Religious leader[edit]

Stoddard was an influential religious leader in colonial New England, and was the grandfather of the prominent theologian Rev. Jonathan Edwards. For 55 years, Stoddard occupied an unparallelled position in the Connecticut River Valley region of Massachusetts. His theology was not widely accepted in Boston, but was popular on the frontier. Opponents sometimes referred to him as "Pope" Stoddard, rhetorically placing him in the locally detested camp of the Roman Catholic Church. Stoddard insisted that the sacrament of the Lord's Supper should be available to all who lived outwardly pious lives and had a good reputation in the community, even if they weren't full members of the church. This was his attempt to save his church from a "dying religion", and was the cause of great theological controversy in 18th century New England (see also Halfway Covenant).

His ideas covered a wide variety of topics, often contrasting with mainstream Puritan thought and foreshadowing modern theological thought.

Early life[edit]

Solomon Stoddard was born in Boston on September 26, 1643. He was the son of Anthony Stoddard, a wealthy Boston merchant, and Mary Downing (sister of Sir George Downing (for whom Downing Street in London is named), niece to Governor John Winthrop). As such, Solomon was born into the highest stratum of aristocratic New England. Solomon graduated from Harvard College in 1662; shortly thereafter, he became the "first American librarian known to history by that title"[1] when he was appointed "Library keeper", and Library Laws were enacted specifying that he should keep the Library "duly swept" and the books "clean and orderly." The following is found in the records of Harvard College:

March 27, 1667, "Mr Solomon Stoddard was chosen Library keeper." "For the rectifying of ye Library & Rules for the Library Keeper", sixteen "orders were made." "No person resident in the College, except an Overseer", and "no Schollar in the College, under a Senior", could borrow a book, and "no one under master of Art (unless it be a fellow) . . . without the allowance of the President."

To improve his health, Stoddard went to Barbados and served as a chaplain from 1667 to 1669. But he soon felt the need to return to New England. As he prepared to depart from Boston for a position in England, he received a call from Northampton Church to stand in for the recently deceased Eleazar Mather. Stoddard accepted the offer, and relocated to Northampton in 1670. Within a few months, Stoddard had married Mather's widow, née Esther Warham (circa 1644 - February 10, 1736), moved into his house, and took over his pulpit to become Northampton's second minister. He held the post for 55 years, and he and Esther produced thirteen children.

Although well versed in the Latin and Hebrew of the Boston Puritan elite, he preferred to use the common language of the frontier in his sermons. A sense of the frontier life may be gleaned from his proposal in 1703 to use dogs "to hunt Indians as they do Bears", the argument being that dogs would catch many an Indian who would be too light of foot for the townsmen. This was not considered inhuman, for the Indians, in Stoddard's view, "act like wolves and are to be dealt with as wolves." Three years later. Massachusetts passed an act for the raising of dogs to better secure the frontier borders.

Spatial layout entries
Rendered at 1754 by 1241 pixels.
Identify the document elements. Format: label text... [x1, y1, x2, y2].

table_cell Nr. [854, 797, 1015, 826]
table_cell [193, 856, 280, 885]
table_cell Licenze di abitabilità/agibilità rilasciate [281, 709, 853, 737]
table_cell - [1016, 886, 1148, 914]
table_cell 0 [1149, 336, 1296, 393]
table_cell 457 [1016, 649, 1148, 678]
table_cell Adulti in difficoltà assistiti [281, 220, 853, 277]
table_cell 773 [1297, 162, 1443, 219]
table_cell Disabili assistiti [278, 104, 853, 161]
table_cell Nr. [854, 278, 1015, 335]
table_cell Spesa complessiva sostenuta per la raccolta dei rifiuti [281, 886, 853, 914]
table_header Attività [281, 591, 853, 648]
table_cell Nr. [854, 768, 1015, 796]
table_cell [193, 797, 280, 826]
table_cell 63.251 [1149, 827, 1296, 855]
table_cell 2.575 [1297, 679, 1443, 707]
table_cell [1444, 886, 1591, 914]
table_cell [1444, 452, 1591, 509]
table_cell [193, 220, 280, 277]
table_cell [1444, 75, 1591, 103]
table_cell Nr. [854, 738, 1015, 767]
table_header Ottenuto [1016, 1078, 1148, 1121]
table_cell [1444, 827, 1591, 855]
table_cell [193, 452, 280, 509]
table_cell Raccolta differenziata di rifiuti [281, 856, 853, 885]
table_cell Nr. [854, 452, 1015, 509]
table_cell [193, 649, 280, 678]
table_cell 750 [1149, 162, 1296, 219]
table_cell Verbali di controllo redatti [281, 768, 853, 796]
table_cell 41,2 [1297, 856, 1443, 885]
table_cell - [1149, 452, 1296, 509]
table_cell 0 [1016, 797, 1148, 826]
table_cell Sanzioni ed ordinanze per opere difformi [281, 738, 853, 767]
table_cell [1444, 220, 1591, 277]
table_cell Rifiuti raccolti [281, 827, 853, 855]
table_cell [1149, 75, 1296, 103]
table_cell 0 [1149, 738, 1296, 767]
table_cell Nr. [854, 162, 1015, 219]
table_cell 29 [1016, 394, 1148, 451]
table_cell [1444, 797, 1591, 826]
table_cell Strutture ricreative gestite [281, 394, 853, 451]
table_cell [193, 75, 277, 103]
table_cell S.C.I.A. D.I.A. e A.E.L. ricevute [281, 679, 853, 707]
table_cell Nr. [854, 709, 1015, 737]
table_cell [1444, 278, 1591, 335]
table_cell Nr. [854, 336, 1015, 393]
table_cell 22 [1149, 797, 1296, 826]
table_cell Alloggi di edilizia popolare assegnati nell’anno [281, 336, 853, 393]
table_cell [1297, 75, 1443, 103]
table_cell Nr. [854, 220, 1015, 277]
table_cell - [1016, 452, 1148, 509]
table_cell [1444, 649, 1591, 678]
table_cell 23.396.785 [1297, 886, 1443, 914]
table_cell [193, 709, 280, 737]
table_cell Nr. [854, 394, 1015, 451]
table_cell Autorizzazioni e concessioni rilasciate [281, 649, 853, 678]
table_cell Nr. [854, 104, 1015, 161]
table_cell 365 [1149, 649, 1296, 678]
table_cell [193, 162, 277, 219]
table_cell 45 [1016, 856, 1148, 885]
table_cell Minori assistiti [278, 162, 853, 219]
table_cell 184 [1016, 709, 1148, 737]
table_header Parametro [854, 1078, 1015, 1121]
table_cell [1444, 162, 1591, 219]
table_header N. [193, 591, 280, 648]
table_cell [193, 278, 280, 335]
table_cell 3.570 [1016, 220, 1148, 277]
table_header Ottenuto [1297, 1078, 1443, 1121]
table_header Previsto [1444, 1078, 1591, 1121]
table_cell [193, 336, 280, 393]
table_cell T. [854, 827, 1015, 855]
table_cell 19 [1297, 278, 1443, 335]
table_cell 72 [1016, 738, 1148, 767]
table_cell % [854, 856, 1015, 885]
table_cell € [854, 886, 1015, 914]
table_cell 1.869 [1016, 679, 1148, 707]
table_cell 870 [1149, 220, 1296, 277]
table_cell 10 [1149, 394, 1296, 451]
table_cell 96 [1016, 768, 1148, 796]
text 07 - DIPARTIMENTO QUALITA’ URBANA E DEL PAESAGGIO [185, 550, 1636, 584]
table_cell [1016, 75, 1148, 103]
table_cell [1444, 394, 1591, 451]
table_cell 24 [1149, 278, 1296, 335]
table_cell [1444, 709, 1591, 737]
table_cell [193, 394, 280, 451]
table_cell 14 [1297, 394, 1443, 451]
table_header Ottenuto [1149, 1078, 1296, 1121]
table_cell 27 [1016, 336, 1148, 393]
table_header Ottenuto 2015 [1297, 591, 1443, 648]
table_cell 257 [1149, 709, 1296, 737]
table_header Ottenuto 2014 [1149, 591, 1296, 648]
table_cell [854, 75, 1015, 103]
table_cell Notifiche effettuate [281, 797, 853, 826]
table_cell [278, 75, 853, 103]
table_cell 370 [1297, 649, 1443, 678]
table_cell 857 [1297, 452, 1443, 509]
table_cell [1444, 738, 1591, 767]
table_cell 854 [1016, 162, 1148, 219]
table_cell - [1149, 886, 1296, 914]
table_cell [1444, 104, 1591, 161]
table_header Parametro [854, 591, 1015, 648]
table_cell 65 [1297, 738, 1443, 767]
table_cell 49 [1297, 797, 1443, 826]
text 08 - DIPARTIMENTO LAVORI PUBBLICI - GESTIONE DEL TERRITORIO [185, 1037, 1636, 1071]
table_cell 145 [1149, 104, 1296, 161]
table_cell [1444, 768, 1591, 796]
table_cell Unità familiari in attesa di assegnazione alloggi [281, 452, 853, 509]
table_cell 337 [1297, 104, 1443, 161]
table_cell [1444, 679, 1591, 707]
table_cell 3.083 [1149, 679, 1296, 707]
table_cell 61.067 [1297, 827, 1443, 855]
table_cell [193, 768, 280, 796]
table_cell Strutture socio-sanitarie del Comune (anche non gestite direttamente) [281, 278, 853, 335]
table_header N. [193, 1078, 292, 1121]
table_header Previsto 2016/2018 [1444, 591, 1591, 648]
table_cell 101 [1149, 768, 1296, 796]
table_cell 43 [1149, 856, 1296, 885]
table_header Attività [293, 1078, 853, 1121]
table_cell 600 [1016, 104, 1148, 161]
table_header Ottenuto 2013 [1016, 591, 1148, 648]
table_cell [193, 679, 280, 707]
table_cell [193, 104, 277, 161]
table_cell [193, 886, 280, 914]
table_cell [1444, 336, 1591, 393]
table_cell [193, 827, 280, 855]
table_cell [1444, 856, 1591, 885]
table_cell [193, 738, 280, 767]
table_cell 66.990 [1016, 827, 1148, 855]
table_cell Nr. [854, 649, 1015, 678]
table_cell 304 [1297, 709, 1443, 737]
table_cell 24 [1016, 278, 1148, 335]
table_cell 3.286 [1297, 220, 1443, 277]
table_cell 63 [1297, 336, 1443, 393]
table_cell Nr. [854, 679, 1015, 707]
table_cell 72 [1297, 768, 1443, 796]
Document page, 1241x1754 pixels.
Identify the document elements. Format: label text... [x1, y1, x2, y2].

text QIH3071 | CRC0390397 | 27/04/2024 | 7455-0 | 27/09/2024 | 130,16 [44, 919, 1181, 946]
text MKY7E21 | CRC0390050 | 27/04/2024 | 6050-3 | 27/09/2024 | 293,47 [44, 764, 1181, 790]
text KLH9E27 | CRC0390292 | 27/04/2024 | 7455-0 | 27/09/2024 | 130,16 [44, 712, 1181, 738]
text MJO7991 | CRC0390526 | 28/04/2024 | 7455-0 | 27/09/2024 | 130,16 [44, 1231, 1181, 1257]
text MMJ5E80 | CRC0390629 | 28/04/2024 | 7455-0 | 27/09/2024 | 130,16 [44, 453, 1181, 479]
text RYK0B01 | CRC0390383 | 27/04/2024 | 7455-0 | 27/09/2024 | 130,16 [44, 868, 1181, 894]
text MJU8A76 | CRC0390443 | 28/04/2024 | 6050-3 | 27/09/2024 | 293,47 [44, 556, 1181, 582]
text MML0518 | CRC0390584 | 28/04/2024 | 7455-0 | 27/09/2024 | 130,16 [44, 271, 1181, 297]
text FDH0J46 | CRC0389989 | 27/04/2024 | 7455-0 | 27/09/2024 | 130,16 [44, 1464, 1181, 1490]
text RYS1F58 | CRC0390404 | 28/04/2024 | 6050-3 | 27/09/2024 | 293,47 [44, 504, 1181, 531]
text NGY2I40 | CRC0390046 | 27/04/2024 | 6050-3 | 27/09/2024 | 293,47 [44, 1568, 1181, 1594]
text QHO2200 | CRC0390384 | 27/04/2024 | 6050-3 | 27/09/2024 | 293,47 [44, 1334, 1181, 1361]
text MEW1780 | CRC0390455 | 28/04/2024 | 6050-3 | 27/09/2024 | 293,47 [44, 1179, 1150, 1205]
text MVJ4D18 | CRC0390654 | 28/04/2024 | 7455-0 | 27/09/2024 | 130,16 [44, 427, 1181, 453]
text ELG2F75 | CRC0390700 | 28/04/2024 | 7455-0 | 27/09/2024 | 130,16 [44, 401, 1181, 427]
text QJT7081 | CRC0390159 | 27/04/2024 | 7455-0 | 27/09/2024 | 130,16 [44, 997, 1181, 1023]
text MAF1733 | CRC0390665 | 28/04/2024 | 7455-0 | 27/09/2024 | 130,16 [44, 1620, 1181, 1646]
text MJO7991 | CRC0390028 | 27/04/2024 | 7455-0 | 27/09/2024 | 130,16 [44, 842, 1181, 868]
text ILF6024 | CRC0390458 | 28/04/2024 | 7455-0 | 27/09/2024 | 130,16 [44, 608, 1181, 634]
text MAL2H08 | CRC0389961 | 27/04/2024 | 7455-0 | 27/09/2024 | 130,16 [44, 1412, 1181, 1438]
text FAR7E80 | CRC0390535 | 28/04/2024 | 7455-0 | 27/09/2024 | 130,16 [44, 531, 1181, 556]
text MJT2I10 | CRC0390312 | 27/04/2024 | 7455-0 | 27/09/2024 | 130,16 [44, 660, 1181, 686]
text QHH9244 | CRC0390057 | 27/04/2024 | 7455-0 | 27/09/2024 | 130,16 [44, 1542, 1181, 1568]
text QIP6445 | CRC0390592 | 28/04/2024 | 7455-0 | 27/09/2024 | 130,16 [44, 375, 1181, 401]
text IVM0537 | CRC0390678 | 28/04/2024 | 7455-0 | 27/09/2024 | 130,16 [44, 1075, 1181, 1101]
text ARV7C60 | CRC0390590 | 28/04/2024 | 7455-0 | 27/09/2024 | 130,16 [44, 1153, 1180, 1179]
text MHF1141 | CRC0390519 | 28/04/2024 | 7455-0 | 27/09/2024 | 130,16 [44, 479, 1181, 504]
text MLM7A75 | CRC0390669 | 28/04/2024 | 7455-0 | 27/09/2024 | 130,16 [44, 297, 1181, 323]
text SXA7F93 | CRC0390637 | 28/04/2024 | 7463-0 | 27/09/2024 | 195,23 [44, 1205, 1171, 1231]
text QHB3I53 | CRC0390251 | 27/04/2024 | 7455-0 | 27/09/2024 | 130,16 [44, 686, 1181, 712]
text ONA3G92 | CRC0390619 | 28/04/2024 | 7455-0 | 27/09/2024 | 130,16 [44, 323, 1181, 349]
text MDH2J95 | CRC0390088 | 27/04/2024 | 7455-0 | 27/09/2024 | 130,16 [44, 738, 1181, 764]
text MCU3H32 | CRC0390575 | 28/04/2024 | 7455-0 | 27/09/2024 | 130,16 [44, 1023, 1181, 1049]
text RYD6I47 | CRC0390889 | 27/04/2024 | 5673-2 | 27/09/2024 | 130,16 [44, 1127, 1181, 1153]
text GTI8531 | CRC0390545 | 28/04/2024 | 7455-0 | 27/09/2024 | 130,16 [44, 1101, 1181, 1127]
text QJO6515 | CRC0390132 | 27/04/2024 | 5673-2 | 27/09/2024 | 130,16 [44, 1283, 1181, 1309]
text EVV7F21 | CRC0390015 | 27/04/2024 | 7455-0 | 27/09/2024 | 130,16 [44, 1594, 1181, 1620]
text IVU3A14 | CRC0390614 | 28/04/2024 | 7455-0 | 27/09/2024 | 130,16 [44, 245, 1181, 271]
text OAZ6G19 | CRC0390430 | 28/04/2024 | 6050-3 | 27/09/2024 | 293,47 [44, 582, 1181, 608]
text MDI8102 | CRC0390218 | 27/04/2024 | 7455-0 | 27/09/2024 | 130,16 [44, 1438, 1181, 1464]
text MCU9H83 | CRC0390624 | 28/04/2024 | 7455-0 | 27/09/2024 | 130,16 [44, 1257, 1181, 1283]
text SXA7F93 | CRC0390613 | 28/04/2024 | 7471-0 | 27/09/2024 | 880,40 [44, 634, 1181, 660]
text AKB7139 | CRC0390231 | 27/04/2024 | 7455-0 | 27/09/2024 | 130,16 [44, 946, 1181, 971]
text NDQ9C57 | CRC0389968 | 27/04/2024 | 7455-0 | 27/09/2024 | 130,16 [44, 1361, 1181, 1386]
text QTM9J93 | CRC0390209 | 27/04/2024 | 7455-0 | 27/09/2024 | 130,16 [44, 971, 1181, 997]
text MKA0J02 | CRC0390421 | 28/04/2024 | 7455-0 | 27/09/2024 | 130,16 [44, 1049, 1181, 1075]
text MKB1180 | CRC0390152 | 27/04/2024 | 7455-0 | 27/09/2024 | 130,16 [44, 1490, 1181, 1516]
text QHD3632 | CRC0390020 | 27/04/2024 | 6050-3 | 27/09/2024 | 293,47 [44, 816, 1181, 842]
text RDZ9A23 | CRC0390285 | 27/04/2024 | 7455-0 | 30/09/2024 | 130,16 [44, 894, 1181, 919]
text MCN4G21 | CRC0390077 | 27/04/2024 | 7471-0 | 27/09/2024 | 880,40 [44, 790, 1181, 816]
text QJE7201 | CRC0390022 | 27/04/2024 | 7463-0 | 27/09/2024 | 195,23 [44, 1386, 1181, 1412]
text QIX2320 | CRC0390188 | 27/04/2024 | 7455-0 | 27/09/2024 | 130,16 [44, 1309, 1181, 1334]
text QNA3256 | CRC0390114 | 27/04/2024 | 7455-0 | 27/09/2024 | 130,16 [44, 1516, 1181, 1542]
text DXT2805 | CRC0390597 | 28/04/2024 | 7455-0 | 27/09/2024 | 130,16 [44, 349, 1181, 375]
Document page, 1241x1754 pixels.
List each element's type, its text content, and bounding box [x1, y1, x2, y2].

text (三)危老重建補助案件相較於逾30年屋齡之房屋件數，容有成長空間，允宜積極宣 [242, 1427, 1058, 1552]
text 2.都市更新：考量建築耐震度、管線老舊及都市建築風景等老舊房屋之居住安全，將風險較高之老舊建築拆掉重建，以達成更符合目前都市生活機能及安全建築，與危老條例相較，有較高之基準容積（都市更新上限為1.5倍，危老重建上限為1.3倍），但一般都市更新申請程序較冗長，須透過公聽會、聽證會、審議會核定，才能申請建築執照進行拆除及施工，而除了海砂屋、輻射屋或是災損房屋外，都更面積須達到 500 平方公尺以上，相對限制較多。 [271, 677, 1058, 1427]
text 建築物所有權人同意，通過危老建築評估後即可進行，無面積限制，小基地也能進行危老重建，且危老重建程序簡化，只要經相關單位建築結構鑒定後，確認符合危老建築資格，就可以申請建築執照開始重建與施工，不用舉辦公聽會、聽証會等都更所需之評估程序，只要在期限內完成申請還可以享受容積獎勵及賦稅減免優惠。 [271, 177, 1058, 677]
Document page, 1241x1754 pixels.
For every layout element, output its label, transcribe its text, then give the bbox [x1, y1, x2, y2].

→ **Tasks**:
1. In the Stoddard biography excerpt, put this sentence into Spanish: "He held the post for 55 years, and he and Esther produced thirteen children."
2. Carry on the Stoddard biography excerpt from the point where it stops.
The items play no part in this.

→ **Per-task outputs**:
1. Ocupó el cargo durante 55 años, y él y Esther tuvieron trece hijos.

2.
The Halfway Covenant[edit]

Stoddard is credited with propounding the The Halfway Covenant, a relaxation of the rules of Communion that accompanied a decline of piety in the Congregational church. Stoddard's interest was to insure the growth of church congregations in a colony of second-generation pilgrims who were increasingly interested in the political and economic life of the frontier, as opposed to the pure idealism of their immigrant parents. Stoddard taught that people who had grown up in the church and were not scandalous in behavior could receive communion as a means of grace and have their children baptized, despite the fact that the Puritan tradition had previously required prospective members of the church to proclaim a spiritual "conversion".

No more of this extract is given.